"Making up five months of revenue, you know, is very difficult to do,” owner Al Jara said.
But Jara said he got a life-line this week from the Texas Alcoholic Beverage Commission.
The agency adopted an emergency amendment making it easier for bars to re-classify as restaurants with certain conditions.
Jara showed off his approval letter on social media and plans to reopen on Monday.
"We’ll have our sanitizing stations all over the bar, we’ll have our tables socially-distanced," he said. "And we’ll take reservations so we can limit the amount of people that are always in the bar at one given time.”
Bars will not be allowed to make more than 51% of their revenue from alcohol under the revision.
And they must serve food from their own kitchens, via vendors or from food trucks that must stay open as long as they do.
"After Governor Abbott ordered the bars to be closed, that affected about 7,000 businesses across Texas," TABC spokesperson Chris Porter said. "Obviously, the pandemic is making it difficult for the businesses to operate.”
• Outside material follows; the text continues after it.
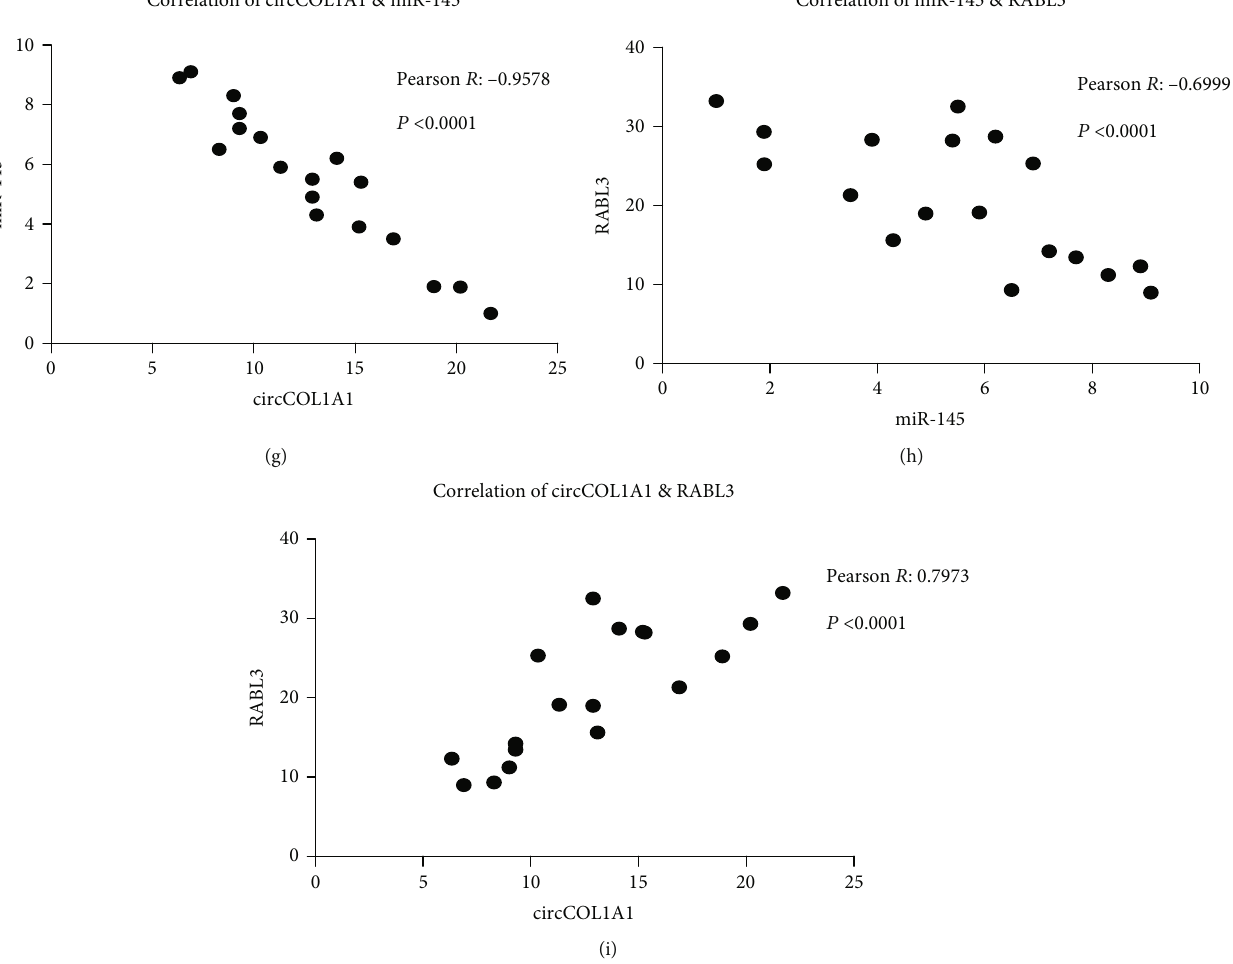
Figure 7: circCOL1A/miR-145/RABL3 axis in vivo. (a) 2 × 10 6 AGS/NC and AGS/si-circCOL1A1 cells were subcutaneously injected into the ventral fl anks of 5-week-old female nude mice. The tumors were measured every three days when the tumor reached 3mm × 3mm . At the 32th day, all mice were sacri fi ced, and tumors were excised and photographed. (b) The tumor volumes were calculated according to the formula: V = length × width 2 /2 . The data indicated mean with SD of 6 tumors. (c) The weight of tumors of six tumors at the 32th day. (d) The expression of miR-145 and RABL3 in tumors of nude mice. (e) AGS was cocultured with macrophages, and fl ow cytometry assays were carried out to detect the percentage of M1 (CD86+) and M2 (CD206+). (f) MKN-45 was cocultured with macrophages, and fl ow cytometry assays were carried out to detect the percentage of M1 (CD86+) and M2 (CD206+). (g) The correlation between circCOL1A1 and miR-145. (h) The correlation between miR-145 and RABL3. (i) The correlation between circCOL1A1 and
The TABC started relaxing some of its rules last month after the bar industry relentlessly lobbied for relief.
So far, the agency told us about 700 bars statewide have applied for food and beverage certificates.
"We do want to make sure that these businesses are able to operate when they can," Porter said. "However, they must remain safe and help keep the risk of infection as low as possible.”
Agents will continue to enforce applicable rules and regulations.
"We have a way out now," said Jara. "It’s up to us to be responsible about it and I hope TABC cracks down on the ones who aren’t.”